Give the count of lines in the entries below that contain the string "empirical", and only that count.

■ **Data listing**
-- Opening Marker --

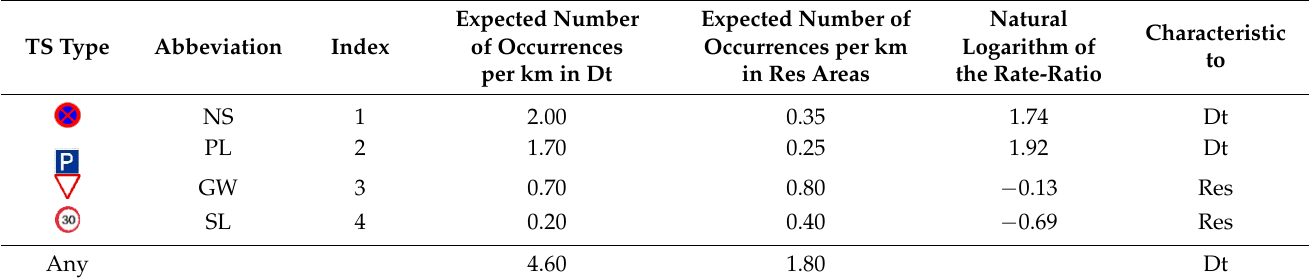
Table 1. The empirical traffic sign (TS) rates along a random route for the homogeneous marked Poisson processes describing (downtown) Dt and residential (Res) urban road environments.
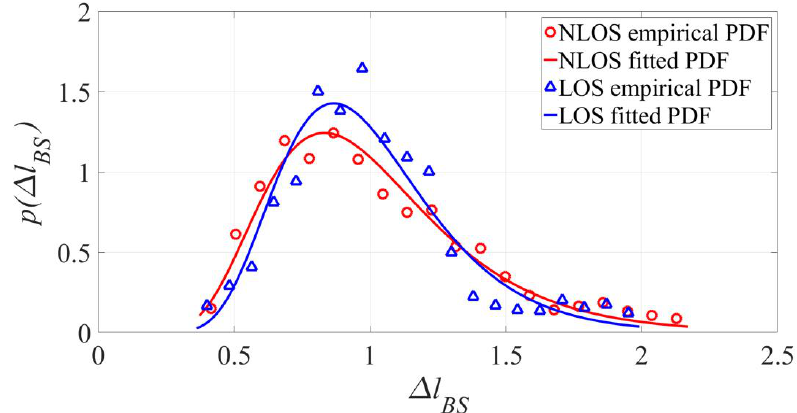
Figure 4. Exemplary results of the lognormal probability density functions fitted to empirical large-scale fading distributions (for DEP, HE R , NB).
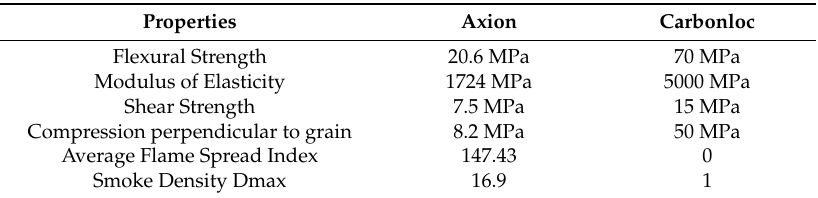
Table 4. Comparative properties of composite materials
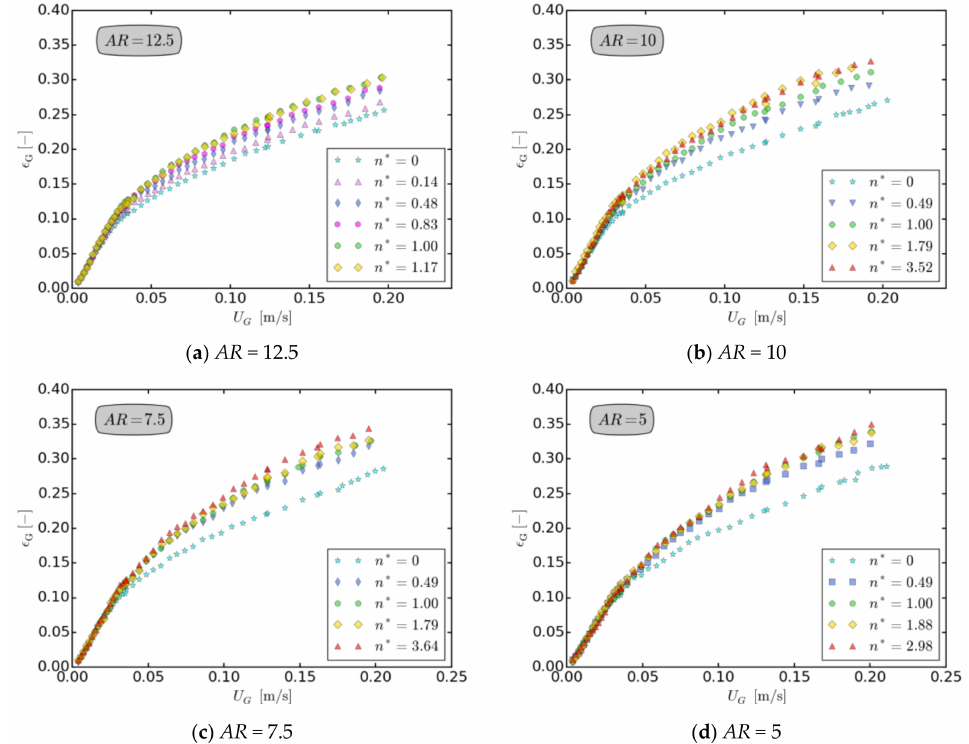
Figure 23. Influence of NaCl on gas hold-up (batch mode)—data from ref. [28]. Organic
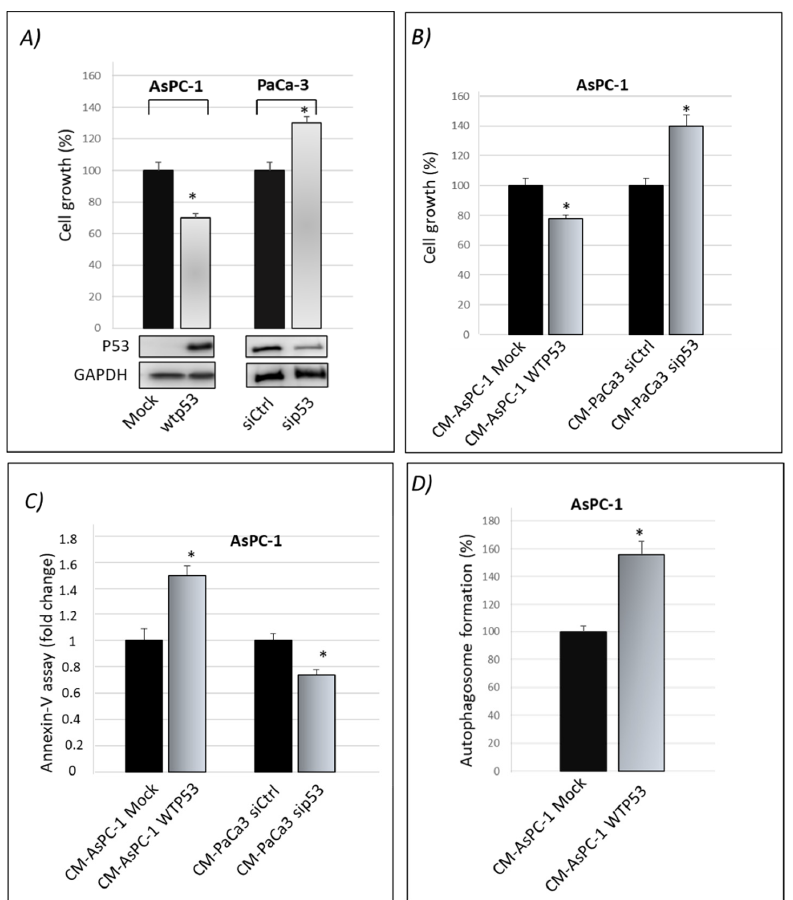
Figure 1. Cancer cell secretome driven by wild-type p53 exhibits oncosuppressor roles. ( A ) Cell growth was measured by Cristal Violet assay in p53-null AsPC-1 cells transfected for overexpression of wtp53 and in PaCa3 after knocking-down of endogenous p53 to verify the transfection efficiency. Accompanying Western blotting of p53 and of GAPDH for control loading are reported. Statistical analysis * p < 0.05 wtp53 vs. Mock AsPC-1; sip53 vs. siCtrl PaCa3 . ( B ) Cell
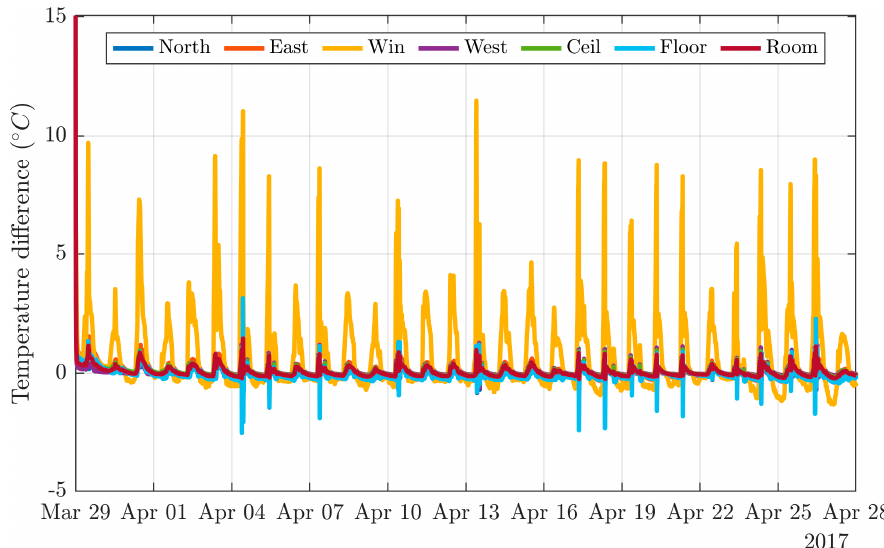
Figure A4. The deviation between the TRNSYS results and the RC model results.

-- Closing Marker --
-- Opening Marker --

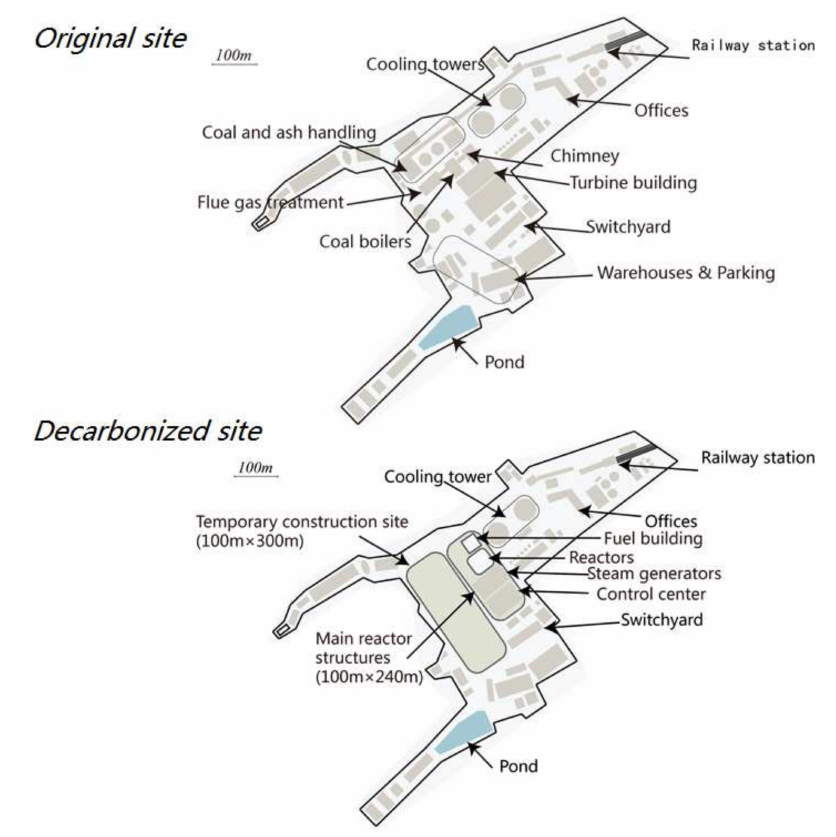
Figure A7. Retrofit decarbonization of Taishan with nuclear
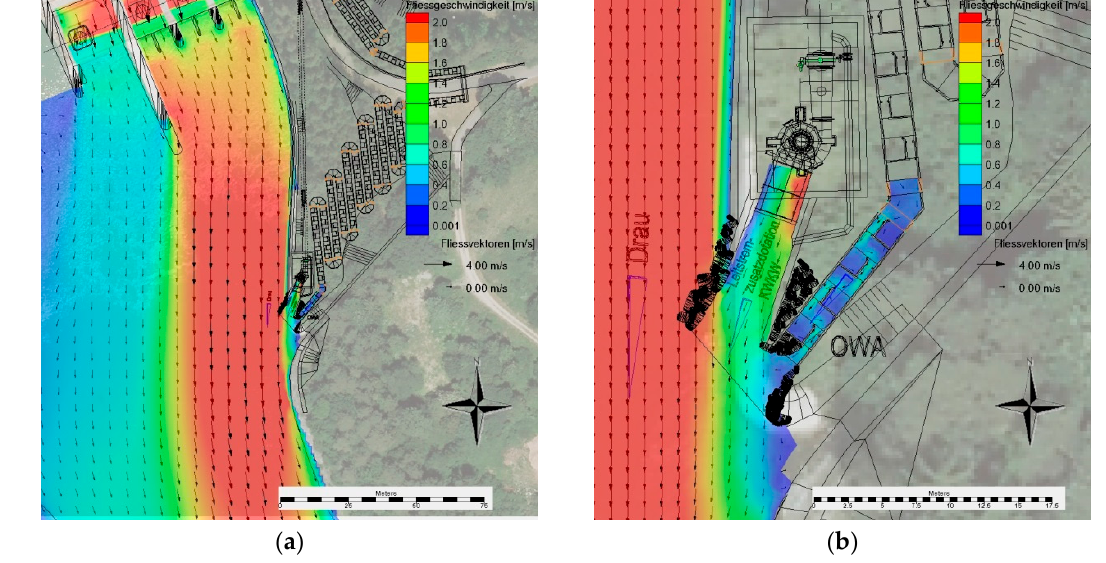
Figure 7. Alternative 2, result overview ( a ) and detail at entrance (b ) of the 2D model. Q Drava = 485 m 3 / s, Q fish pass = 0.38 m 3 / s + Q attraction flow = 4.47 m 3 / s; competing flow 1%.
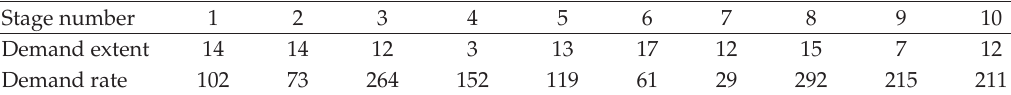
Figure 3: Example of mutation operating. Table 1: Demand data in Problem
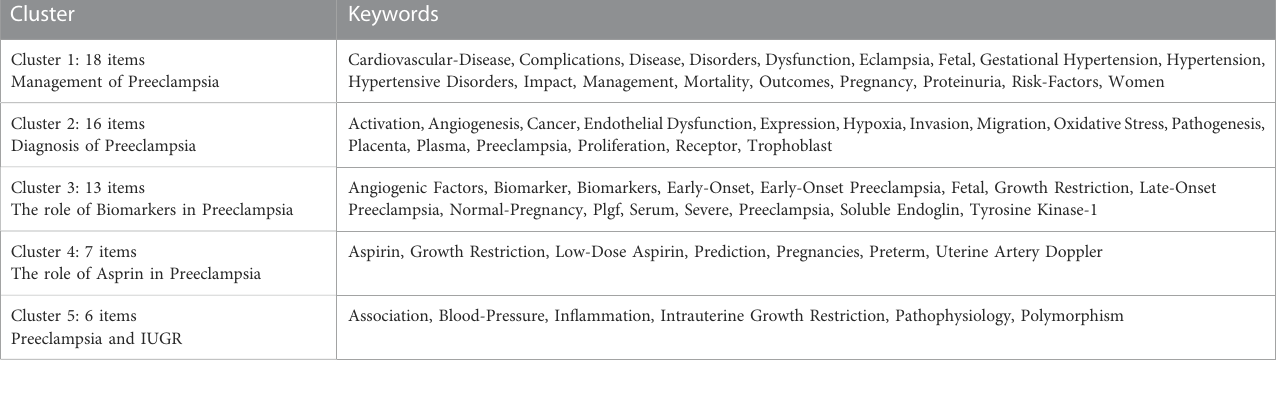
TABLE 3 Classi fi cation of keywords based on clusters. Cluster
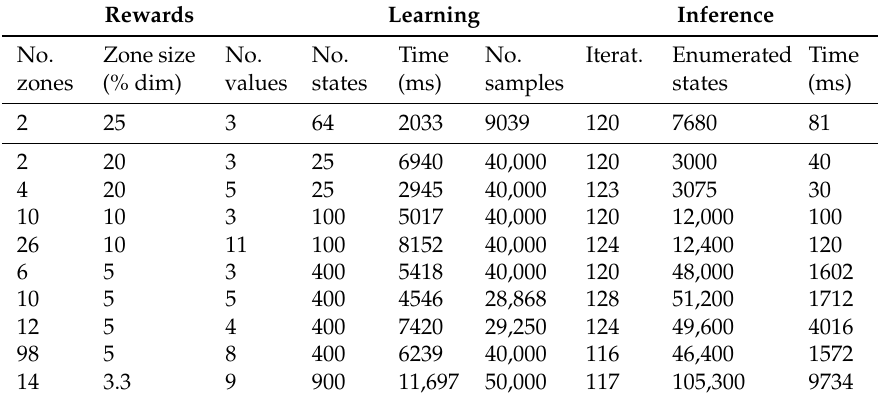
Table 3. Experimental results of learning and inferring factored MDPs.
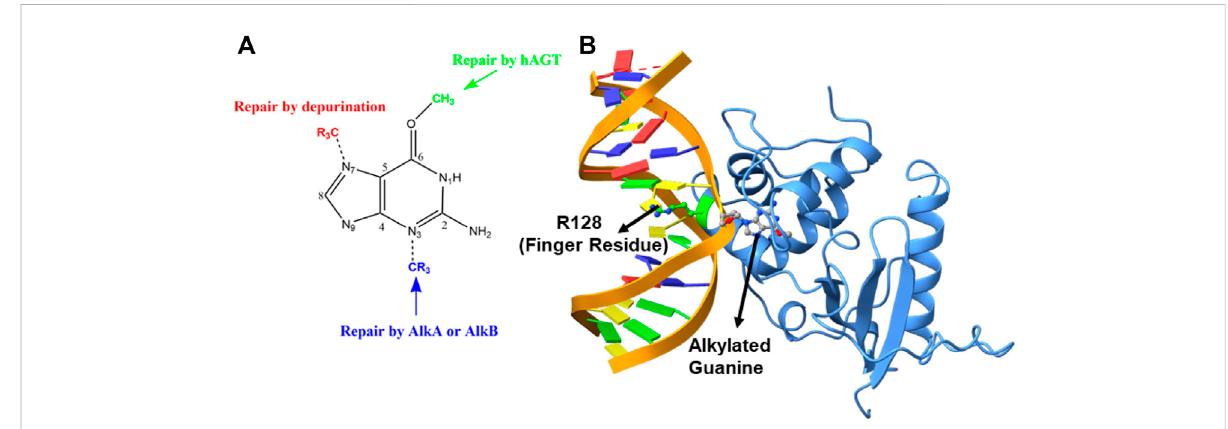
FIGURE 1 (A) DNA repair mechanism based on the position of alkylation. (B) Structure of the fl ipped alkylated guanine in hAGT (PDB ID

-- Closing Marker --
-- Opening Marker --

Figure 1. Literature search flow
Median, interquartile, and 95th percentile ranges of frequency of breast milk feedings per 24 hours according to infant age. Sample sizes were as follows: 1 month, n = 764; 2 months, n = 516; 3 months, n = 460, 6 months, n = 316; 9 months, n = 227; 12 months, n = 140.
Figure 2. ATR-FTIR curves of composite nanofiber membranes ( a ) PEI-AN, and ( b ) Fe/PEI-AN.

-- Closing Marker --

■ **Reply to the exercise**
2